-------- Provided records --------

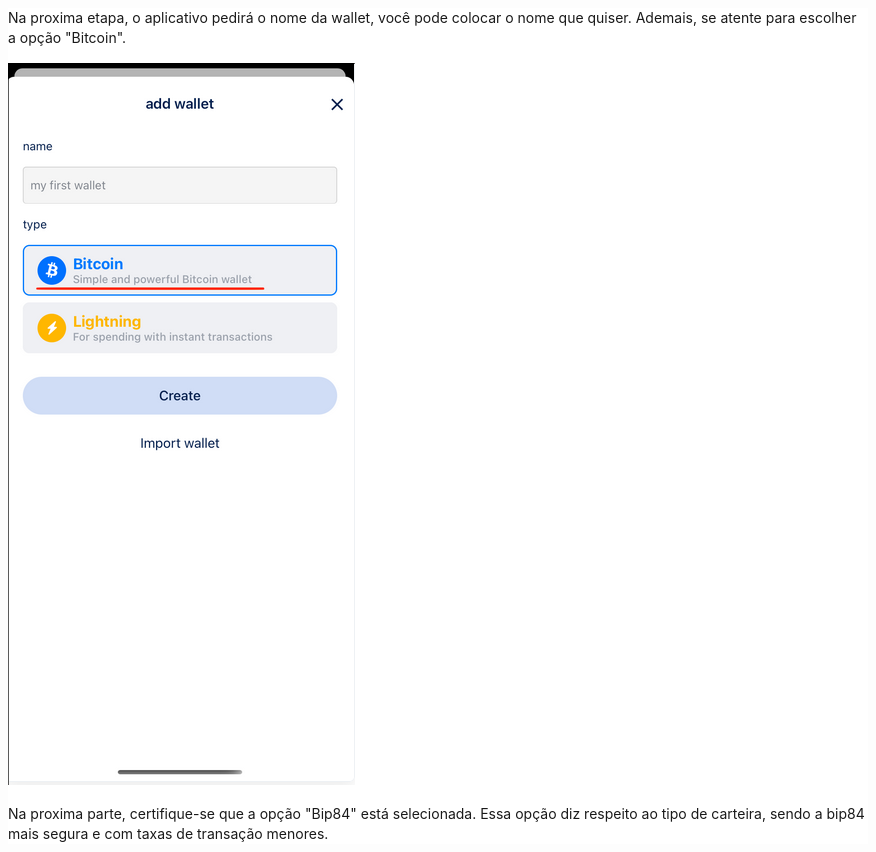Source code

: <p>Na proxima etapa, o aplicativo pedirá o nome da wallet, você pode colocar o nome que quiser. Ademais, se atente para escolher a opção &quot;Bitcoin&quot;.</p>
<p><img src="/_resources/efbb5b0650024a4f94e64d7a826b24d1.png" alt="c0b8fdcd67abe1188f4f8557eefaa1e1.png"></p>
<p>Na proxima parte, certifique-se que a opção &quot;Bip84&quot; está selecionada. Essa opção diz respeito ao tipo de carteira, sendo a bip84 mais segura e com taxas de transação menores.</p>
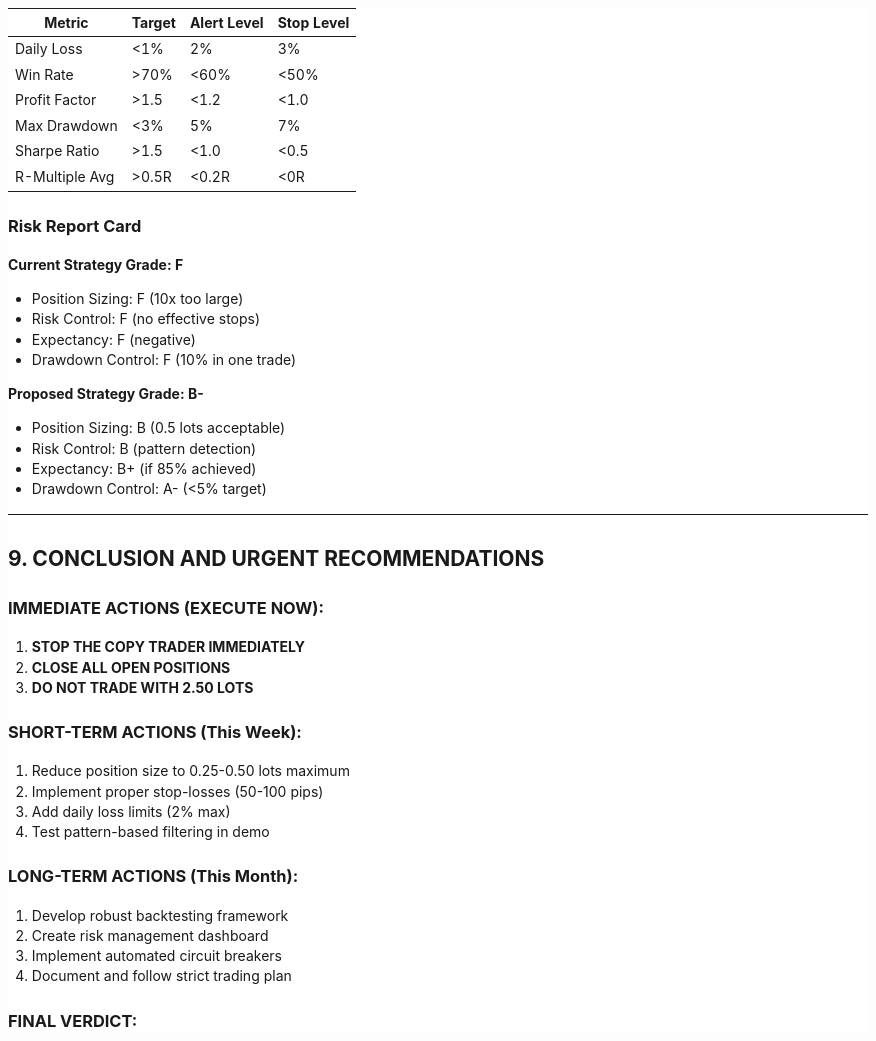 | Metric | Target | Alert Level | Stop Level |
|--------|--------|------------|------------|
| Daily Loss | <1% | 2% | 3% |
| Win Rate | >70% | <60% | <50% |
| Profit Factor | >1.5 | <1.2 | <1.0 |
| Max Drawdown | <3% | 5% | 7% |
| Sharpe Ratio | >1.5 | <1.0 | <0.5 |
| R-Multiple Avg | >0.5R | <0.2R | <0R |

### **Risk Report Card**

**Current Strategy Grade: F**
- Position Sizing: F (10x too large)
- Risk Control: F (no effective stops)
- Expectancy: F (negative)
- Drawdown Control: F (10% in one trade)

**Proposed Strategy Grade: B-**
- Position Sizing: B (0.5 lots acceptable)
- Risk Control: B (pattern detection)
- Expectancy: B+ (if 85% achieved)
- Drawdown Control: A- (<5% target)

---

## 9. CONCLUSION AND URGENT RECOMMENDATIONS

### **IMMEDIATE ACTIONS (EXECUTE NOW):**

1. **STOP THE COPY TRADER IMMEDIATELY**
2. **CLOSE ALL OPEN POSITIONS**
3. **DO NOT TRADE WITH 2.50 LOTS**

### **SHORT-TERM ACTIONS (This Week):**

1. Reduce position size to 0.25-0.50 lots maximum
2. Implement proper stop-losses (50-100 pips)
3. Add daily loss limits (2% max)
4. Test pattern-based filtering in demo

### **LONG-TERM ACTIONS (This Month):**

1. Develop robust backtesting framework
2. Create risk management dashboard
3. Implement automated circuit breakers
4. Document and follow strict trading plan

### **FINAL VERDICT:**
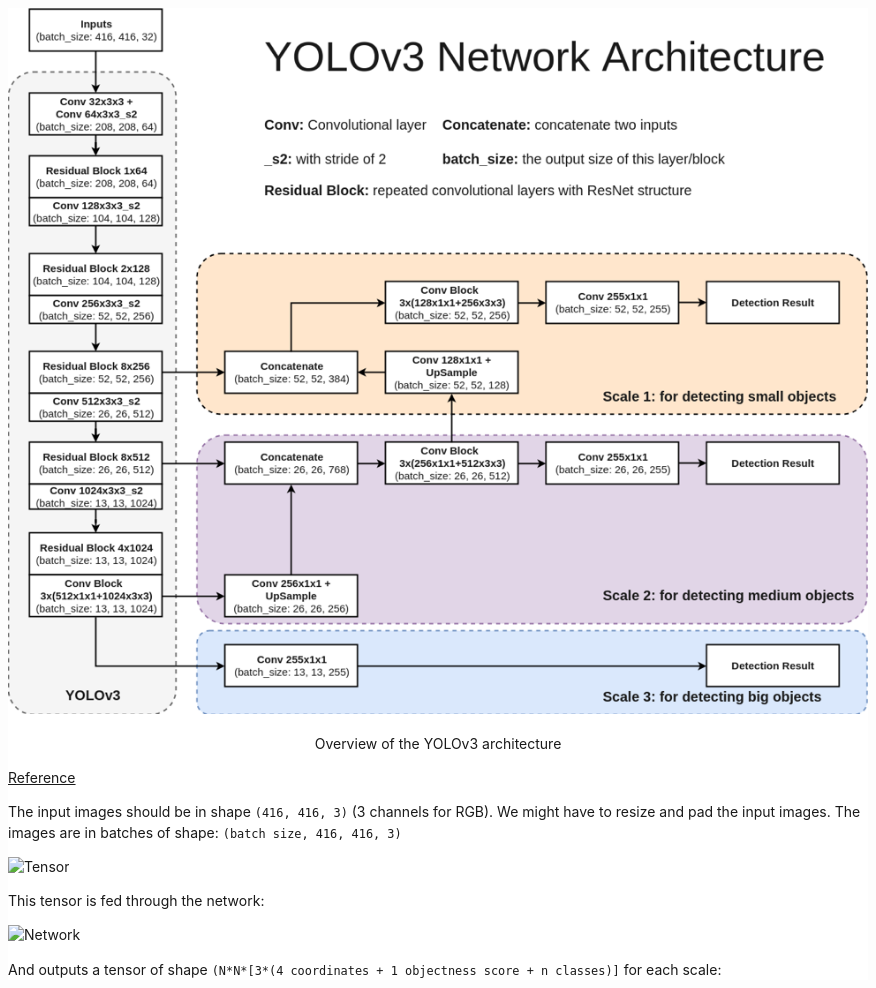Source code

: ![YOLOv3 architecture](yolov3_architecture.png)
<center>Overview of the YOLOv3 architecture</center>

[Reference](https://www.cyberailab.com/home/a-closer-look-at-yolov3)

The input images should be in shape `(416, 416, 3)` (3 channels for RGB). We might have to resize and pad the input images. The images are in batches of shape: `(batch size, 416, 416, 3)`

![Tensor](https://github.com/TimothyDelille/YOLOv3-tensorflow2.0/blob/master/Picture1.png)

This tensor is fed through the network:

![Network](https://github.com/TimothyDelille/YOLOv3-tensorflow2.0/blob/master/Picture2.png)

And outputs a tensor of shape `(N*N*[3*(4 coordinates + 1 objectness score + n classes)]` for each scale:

--------

To-do item
Arrange every line of source text in the data above as one numbered list, omitting blank lines. Leave the pictures out of the answer.

Completed task
1. Source code
2. : <p>Na proxima etapa, o aplicativo pedirá o nome da wallet, você pode colocar o nome que quiser. Ademais, se atente para escolher a opção &quot;Bitcoin&quot;.</p>
3. <p><img src="/_resources/efbb5b0650024a4f94e64d7a826b24d1.png" alt="c0b8fdcd67abe1188f4f8557eefaa1e1.png"></p>
4. <p>Na proxima parte, certifique-se que a opção &quot;Bip84&quot; está selecionada. Essa opção diz respeito ao tipo de carteira, sendo a bip84 mais segura e com taxas de transação menores.</p>
5.  | Metric | Target | Alert Level | Stop Level |
6. |--------|--------|------------|------------|
7. | Daily Loss | <1% | 2% | 3% |
8. | Win Rate | >70% | <60% | <50% |
9. | Profit Factor | >1.5 | <1.2 | <1.0 |
10. | Max Drawdown | <3% | 5% | 7% |
11. | Sharpe Ratio | >1.5 | <1.0 | <0.5 |
12. | R-Multiple Avg | >0.5R | <0.2R | <0R |
13. ### **Risk Report Card**
14. **Current Strategy Grade: F**
15. - Position Sizing: F (10x too large)
16. - Risk Control: F (no effective stops)
17. - Expectancy: F (negative)
18. - Drawdown Control: F (10% in one trade)
19. **Proposed Strategy Grade: B-**
20. - Position Sizing: B (0.5 lots acceptable)
21. - Risk Control: B (pattern detection)
22. - Expectancy: B+ (if 85% achieved)
23. - Drawdown Control: A- (<5% target)
24. ---
25. ## 9. CONCLUSION AND URGENT RECOMMENDATIONS
26. ### **IMMEDIATE ACTIONS (EXECUTE NOW):**
27. 1. **STOP THE COPY TRADER IMMEDIATELY**
28. 2. **CLOSE ALL OPEN POSITIONS**
29. 3. **DO NOT TRADE WITH 2.50 LOTS**
30. ### **SHORT-TERM ACTIONS (This Week):**
31. 1. Reduce position size to 0.25-0.50 lots maximum
32. 2. Implement proper stop-losses (50-100 pips)
33. 3. Add daily loss limits (2% max)
34. 4. Test pattern-based filtering in demo
35. ### **LONG-TERM ACTIONS (This Month):**
36. 1. Develop robust backtesting framework
37. 2. Create risk management dashboard
38. 3. Implement automated circuit breakers
39. 4. Document and follow strict trading plan
40. ### **FINAL VERDICT:**
41. Source code
42. : ![YOLOv3 architecture](yolov3_architecture.png)
43. <center>Overview of the YOLOv3 architecture</center>
44. [Reference](https://www.cyberailab.com/home/a-closer-look-at-yolov3)
45. The input images should be in shape `(416, 416, 3)` (3 channels for RGB). We might have to resize and pad the input images. The images are in batches of shape: `(batch size, 416, 416, 3)`
46. ![Tensor](https://github.com/TimothyDelille/YOLOv3-tensorflow2.0/blob/master/Picture1.png)
47. This tensor is fed through the network:
48. ![Network](https://github.com/TimothyDelille/YOLOv3-tensorflow2.0/blob/master/Picture2.png)
49. And outputs a tensor of shape `(N*N*[3*(4 coordinates + 1 objectness score + n classes)]` for each scale:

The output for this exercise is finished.